Friday, June 23, 2000
To the Editor:
Recently our committee has heard much discussion about sidewalks. Sidewalks, pathwaysis there a difference? Our committee believes there is a very big difference. We think the term "sidewalk" conjures up a highly undesirable urban scene with long straight segments of cement or asphalt and granite curbstones. We are opposed to sidewalks as such and nearly all residents who have shared their views with us agree. The recently completed path in the town center is the exception and was designed to conform with the already existing walkway. As there are no other existing walkways, the community is free to choose how future paths might look.
While there are many other issues to resolve around safety for pedestrians, in the area of design and function of pathways, here are the alternatives we are investigating. There appear to be essentially three path types, all fairly narrow paths which would follow the natural terrain and move around major features such as large rock outcropping and stonewalls.
The differences in the paths are in the surface: asphalt, asphalt with a fine gravel rolled into the surface, and stabilizera path that has the appearance of dirt but performs similar to asphalt. A small section of this type of surface is on display at the Tot Lot on Church Street for all to see and walk on. This third type of surface is an aggregate surface with organic stabilizer. It is used in historic areas, performs well in climates more servere than ours, and has won awards by the Commonwealth at our local Minuteman National Park.
If paths are made in Carlisle of any of the three meandering types, they are intended to provide safety along the main roads of our town center. The paths are not intended for nor are they expected to be used by performance bicyclists. Safety for bicyclists will be gained with improved and maintained shoulders, obeying the traffic laws and mutual courtesy.
Our committee is not aware of any effort to build city sidewalks or high speed bike paths in Carlisle.
Pedestrian & Bike
Reminder to ride single-file
To the Editor:
The pleasant weather brings out the bicyclists on Route 225 and Concord Road, especially on weekends. I'm delighted to see this as long as the bikers observe some of the basic rules and courtesies of the road they share with the motorists, which most of them do.
My eldest son is a devout bicyclist and he is as concerned as am I about the practice of some bikers who insist on riding two, and occasionally three, abreast, instead of single file on these rather heavily travelled roads that have no bike paths.
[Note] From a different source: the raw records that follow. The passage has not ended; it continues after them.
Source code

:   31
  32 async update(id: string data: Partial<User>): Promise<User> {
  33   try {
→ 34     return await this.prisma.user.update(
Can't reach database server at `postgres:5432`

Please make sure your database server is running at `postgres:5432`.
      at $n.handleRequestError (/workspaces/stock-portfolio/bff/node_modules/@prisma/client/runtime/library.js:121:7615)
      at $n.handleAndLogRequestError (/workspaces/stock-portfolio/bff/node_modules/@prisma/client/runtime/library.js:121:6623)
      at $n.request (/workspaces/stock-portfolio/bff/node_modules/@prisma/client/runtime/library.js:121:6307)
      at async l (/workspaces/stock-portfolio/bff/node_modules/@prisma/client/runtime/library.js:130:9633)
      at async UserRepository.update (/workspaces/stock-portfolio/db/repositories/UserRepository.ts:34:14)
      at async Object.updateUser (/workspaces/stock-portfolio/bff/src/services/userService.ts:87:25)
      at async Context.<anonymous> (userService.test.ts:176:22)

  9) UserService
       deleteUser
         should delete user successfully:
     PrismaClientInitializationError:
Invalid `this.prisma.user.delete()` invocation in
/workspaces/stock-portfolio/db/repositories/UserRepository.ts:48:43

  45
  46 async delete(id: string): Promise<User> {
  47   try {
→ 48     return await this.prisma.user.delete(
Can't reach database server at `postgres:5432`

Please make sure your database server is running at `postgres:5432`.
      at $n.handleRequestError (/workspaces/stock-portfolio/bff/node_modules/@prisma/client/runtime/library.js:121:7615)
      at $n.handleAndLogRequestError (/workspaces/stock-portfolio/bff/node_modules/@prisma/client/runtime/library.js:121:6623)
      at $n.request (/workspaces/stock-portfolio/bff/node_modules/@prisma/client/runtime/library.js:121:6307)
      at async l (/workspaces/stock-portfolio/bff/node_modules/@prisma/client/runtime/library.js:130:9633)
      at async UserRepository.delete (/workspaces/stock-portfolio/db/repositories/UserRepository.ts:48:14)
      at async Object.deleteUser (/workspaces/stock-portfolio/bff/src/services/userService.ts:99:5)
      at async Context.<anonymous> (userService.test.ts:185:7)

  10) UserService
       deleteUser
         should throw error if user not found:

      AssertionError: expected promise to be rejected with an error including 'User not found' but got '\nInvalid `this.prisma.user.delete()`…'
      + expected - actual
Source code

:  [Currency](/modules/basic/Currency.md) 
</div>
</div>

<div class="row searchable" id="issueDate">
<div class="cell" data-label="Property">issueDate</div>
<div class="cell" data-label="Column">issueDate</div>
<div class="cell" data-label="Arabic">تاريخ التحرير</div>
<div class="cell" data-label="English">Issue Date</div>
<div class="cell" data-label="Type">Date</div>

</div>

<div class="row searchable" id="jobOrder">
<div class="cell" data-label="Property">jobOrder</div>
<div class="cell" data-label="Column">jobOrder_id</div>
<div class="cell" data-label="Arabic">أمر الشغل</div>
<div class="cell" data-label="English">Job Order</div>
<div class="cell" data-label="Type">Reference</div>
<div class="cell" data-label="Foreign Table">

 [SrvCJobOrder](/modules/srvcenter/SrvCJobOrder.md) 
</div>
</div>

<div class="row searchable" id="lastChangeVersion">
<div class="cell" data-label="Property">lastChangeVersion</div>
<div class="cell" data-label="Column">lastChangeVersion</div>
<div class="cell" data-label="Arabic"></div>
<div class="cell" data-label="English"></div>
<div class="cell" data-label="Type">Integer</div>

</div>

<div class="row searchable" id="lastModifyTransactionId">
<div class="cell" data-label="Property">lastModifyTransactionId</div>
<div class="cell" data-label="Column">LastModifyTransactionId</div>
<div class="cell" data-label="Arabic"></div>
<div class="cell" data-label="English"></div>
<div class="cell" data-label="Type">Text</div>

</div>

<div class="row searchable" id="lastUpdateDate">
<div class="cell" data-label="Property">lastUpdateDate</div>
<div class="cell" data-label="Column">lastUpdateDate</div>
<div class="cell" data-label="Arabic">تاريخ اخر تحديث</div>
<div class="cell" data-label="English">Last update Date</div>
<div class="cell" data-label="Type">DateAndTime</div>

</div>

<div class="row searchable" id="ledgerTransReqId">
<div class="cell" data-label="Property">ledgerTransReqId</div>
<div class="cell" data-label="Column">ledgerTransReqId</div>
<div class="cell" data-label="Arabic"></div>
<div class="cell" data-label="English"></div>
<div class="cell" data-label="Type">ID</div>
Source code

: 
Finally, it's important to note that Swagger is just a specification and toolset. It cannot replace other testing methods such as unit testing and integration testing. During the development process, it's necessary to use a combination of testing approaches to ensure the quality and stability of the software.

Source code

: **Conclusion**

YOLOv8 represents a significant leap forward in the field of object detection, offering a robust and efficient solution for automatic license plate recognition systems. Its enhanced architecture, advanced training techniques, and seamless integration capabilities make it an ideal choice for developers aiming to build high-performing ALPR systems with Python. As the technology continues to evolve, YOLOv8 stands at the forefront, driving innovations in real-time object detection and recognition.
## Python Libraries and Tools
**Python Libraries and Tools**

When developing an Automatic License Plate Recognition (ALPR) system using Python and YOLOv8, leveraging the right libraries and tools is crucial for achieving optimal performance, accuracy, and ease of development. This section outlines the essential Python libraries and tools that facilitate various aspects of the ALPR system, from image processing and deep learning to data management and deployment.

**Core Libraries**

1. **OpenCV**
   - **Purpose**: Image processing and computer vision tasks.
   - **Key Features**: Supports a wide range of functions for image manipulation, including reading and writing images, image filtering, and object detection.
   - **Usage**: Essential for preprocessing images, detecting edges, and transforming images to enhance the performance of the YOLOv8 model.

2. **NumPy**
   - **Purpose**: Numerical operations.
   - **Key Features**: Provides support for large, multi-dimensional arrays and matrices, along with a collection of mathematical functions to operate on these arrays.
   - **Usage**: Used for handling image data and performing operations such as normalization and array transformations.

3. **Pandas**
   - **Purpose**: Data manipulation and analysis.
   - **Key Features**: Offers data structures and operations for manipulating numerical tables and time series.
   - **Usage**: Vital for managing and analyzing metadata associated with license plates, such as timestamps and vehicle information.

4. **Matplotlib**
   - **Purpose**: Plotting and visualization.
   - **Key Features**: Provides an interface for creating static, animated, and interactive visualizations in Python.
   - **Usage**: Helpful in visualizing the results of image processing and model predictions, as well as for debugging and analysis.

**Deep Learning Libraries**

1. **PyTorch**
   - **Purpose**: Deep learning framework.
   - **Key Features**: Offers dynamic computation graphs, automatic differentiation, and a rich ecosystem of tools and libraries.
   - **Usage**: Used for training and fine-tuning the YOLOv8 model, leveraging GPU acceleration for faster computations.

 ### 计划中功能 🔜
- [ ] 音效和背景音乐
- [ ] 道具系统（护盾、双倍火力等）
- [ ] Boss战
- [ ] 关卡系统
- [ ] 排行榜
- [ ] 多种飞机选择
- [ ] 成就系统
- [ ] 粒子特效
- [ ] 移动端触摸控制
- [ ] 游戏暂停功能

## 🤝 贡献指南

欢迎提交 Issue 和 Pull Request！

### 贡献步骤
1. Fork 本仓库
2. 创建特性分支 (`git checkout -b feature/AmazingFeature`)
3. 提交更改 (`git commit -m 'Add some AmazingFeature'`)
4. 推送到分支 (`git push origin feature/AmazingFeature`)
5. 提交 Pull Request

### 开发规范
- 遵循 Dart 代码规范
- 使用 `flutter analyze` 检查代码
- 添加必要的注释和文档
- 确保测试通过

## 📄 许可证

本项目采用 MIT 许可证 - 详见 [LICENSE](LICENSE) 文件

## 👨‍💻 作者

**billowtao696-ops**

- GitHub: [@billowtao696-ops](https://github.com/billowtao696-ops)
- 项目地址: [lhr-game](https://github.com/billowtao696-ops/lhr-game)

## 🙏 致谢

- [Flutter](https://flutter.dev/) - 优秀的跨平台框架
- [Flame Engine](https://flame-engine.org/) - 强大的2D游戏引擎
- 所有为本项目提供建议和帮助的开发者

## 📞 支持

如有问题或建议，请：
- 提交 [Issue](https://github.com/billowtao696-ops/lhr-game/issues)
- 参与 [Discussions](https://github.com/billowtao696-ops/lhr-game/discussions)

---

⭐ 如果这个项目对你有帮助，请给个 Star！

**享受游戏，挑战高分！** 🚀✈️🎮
This practice is especially dangerous to bikers and motorists alike at approaches to bends in the road, where motorists cannot see oncoming traffic in time to slow down then and move over to give the bikers safe room.
It might help if the town of Carlisle were to post some signs, along Route 225 and the road to Concord, warning bikers against riding other than single file.
A special invitation
To the Editor:
On behalf of the Carlisle Board of Selectmen, I would like to extend a special invitation to all town volunteers, as well as any other interested citizens, to join us on Thursday, June 29, in recognizing the work and efforts of the many town volunteers during the past year.
Our town volunteers provide essential services to our community. Through the often unrecognized and under-appreciated efforts of these volunteers, we have been able to maintain that special way of life we have grown to expect here in Carlisle. On the 29th, we will have the opportunity to say thank you to these special individuals. In addition, we will also have the opportunity to say thank-you and a farewell to former selectman Kate Simonds and former town moderator Pete Simonds.
Please join us on June 29 in the Clark Room of the Town Hall from 5:30 to 7:30 p.m. to recognize the work of these individuals. Hors d'oeuvres and refreshments will be served.
for the board of selectmen
What a bargain
To the Editor:
Whoa! 81 cents per minute to 7 cents per minute! It pays to learn the game!
I telephoned AT&T to find out why I was paying 12 cents per minute for domestic calls and 81 cents per minute for calls to Canada.
We were switched over to a new plan after talking just a few seconds to the customer rep (after surviving a dozen menu choices). The new plan is current in response to the competition: only 5 cents per minute for domestic calls 7 p.m. to 7 a.m. and weekends, only 7 cents per minute for calls from 7 a.m. to 7 p.m. M-F. You will be given this new plan if you call AT&T at the number on your bill, which is 1 800 222-0300. If you are pleasant and kind, they will award you 60 free minutes per month for the next six months for calling and not switching to the competition.
How do you know when to find out if there is a new plan that will save you buckets of money? The rep advises we call every three months to inquire if there is a new plan that's better than what we currently have.
I thought I'd spread the good news.
Gratitude after a 2 a.m. alarm
To the Editor:
There isn't anything more frightening than waking up at 2 o'clock in the morning to a house full of smoke. Your first thought is protecting your children. Pounding on a teenager's door, hoping they remember all the times we talked about emergency plans for fire safety, and hoping they respond quickly, all come to the forefront. The other thought is no matter what, your friends and neighbors who serve in the police and fire department as volunteers will be there as soon as possible.
Thank you doesn't seem quite enough to say. We are now all safe and well.